- Exercise -
In the listing below, locate the line that contains "right wrist: (106, 183)" and the line that contains "left hip: (176, 165)". Restate word for word those two lines and every line between them, and nothing else.

************

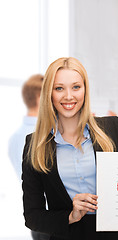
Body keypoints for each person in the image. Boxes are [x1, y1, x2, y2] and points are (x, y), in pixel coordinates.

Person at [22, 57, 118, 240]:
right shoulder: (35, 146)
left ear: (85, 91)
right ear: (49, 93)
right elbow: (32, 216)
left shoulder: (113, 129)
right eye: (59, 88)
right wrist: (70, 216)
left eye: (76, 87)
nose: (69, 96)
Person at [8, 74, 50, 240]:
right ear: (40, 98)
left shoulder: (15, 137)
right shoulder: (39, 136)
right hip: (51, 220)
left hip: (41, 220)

************

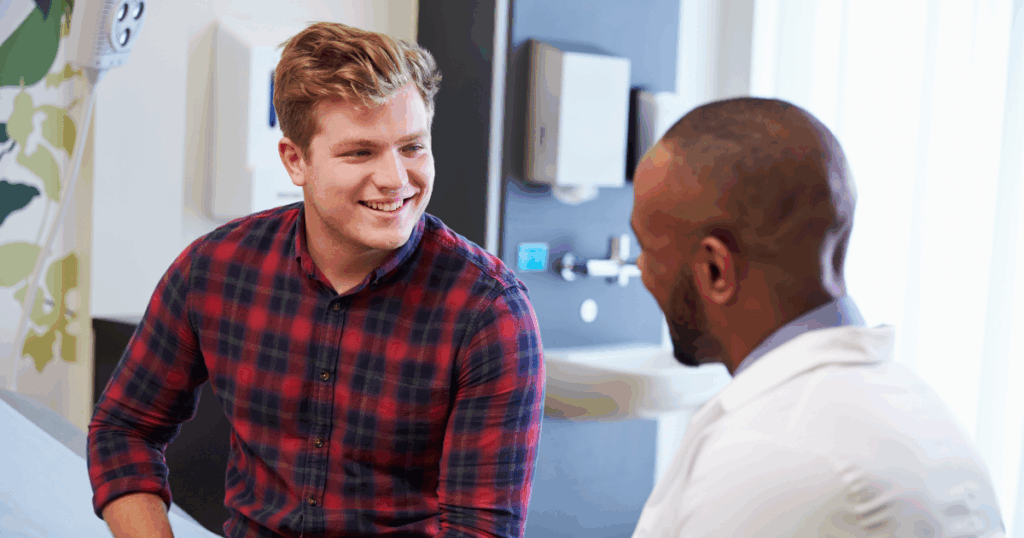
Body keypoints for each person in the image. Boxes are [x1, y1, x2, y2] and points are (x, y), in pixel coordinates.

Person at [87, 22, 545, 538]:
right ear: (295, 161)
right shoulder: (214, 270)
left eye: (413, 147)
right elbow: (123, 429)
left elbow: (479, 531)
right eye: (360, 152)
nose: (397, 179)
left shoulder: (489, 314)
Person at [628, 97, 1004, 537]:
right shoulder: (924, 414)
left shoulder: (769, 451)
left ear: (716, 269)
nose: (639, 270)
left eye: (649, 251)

************

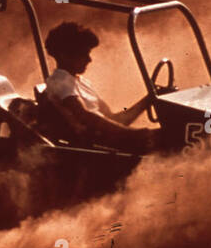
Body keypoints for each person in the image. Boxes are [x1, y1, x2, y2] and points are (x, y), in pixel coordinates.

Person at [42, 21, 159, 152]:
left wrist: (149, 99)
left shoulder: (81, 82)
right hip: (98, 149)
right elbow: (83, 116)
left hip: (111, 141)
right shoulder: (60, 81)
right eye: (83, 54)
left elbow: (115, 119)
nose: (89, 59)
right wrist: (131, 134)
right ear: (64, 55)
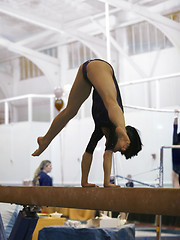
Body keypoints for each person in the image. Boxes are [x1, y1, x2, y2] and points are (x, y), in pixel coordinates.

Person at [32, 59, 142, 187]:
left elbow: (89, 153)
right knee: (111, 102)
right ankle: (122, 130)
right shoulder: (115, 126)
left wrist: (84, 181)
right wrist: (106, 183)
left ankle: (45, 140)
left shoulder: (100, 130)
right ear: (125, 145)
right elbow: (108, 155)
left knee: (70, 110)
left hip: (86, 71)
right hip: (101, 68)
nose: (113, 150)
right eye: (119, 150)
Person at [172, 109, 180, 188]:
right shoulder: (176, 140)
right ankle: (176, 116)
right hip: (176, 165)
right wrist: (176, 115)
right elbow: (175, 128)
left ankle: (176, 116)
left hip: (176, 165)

************

- Result -
right wrist: (106, 183)
left ankle: (45, 140)
left shoulder: (100, 130)
right ear: (125, 145)
right elbow: (108, 155)
left knee: (70, 110)
left hip: (86, 71)
right hip: (101, 68)
nose: (113, 150)
right eye: (119, 150)
Person at [172, 109, 180, 188]:
right shoulder: (176, 140)
right ankle: (176, 116)
right hip: (176, 165)
right wrist: (176, 115)
right elbow: (175, 128)
left ankle: (176, 116)
left hip: (176, 165)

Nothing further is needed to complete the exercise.